Directions for this task >> Rewrite all of the data below with each occurrence of "chart" replaced by "graph", leaving everything else unchanged.

Data shown >>
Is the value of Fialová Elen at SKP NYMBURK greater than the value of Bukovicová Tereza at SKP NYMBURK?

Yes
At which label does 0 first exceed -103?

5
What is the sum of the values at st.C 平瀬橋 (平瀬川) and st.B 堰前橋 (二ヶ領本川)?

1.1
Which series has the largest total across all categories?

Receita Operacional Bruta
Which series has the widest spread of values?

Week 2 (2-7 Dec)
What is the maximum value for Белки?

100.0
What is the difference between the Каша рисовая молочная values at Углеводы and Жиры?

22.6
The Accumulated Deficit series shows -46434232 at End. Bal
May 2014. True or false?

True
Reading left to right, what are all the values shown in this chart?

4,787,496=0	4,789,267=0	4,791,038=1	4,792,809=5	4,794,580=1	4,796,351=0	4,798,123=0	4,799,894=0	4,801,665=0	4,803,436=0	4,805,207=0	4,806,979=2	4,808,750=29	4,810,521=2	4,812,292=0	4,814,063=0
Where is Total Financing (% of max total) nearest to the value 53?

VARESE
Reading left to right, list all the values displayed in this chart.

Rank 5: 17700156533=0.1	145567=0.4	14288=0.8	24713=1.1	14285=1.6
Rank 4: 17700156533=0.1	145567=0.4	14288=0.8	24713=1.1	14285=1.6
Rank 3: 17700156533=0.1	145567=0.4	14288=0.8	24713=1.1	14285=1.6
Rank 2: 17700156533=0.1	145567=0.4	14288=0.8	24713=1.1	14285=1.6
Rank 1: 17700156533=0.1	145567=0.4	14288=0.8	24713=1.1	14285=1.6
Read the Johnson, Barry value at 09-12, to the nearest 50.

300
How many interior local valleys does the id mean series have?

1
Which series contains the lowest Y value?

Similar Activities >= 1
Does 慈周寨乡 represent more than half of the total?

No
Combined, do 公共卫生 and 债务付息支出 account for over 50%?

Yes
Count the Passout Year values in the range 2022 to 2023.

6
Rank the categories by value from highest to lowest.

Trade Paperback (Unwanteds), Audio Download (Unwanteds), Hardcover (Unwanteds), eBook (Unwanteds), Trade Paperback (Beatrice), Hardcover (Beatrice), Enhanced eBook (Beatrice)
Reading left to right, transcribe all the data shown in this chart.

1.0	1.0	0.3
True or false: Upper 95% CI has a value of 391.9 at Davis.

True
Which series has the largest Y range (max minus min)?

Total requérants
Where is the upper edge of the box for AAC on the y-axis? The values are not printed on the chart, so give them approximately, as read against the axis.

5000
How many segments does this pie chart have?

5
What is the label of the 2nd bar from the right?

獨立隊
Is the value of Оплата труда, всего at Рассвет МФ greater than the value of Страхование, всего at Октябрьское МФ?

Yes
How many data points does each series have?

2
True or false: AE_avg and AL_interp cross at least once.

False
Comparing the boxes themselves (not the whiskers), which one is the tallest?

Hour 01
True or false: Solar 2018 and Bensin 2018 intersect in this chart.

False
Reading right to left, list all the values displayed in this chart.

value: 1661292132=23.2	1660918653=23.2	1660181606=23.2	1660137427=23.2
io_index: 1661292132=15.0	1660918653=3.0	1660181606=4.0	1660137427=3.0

Response area >>
Is the value of Fialová Elen at SKP NYMBURK greater than the value of Bukovicová Tereza at SKP NYMBURK?

Yes
At which label does 0 first exceed -103?

5
What is the sum of the values at st.C 平瀬橋 (平瀬川) and st.B 堰前橋 (二ヶ領本川)?

1.1
Which series has the largest total across all categories?

Receita Operacional Bruta
Which series has the widest spread of values?

Week 2 (2-7 Dec)
What is the maximum value for Белки?

100.0
What is the difference between the Каша рисовая молочная values at Углеводы and Жиры?

22.6
The Accumulated Deficit series shows -46434232 at End. Bal
May 2014. True or false?

True
Reading left to right, what are all the values shown in this graph?

4,787,496=0	4,789,267=0	4,791,038=1	4,792,809=5	4,794,580=1	4,796,351=0	4,798,123=0	4,799,894=0	4,801,665=0	4,803,436=0	4,805,207=0	4,806,979=2	4,808,750=29	4,810,521=2	4,812,292=0	4,814,063=0
Where is Total Financing (% of max total) nearest to the value 53?

VARESE
Reading left to right, list all the values displayed in this graph.

Rank 5: 17700156533=0.1	145567=0.4	14288=0.8	24713=1.1	14285=1.6
Rank 4: 17700156533=0.1	145567=0.4	14288=0.8	24713=1.1	14285=1.6
Rank 3: 17700156533=0.1	145567=0.4	14288=0.8	24713=1.1	14285=1.6
Rank 2: 17700156533=0.1	145567=0.4	14288=0.8	24713=1.1	14285=1.6
Rank 1: 17700156533=0.1	145567=0.4	14288=0.8	24713=1.1	14285=1.6
Read the Johnson, Barry value at 09-12, to the nearest 50.

300
How many interior local valleys does the id mean series have?

1
Which series contains the lowest Y value?

Similar Activities >= 1
Does 慈周寨乡 represent more than half of the total?

No
Combined, do 公共卫生 and 债务付息支出 account for over 50%?

Yes
Count the Passout Year values in the range 2022 to 2023.

6
Rank the categories by value from highest to lowest.

Trade Paperback (Unwanteds), Audio Download (Unwanteds), Hardcover (Unwanteds), eBook (Unwanteds), Trade Paperback (Beatrice), Hardcover (Beatrice), Enhanced eBook (Beatrice)
Reading left to right, transcribe all the data shown in this graph.

1.0	1.0	0.3
True or false: Upper 95% CI has a value of 391.9 at Davis.

True
Which series has the largest Y range (max minus min)?

Total requérants
Where is the upper edge of the box for AAC on the y-axis? The values are not printed on the graph, so give them approximately, as read against the axis.

5000
How many segments does this pie graph have?

5
What is the label of the 2nd bar from the right?

獨立隊
Is the value of Оплата труда, всего at Рассвет МФ greater than the value of Страхование, всего at Октябрьское МФ?

Yes
How many data points does each series have?

2
True or false: AE_avg and AL_interp cross at least once.

False
Comparing the boxes themselves (not the whiskers), which one is the tallest?

Hour 01
True or false: Solar 2018 and Bensin 2018 intersect in this graph.

False
Reading right to left, list all the values displayed in this graph.

value: 1661292132=23.2	1660918653=23.2	1660181606=23.2	1660137427=23.2
io_index: 1661292132=15.0	1660918653=3.0	1660181606=4.0	1660137427=3.0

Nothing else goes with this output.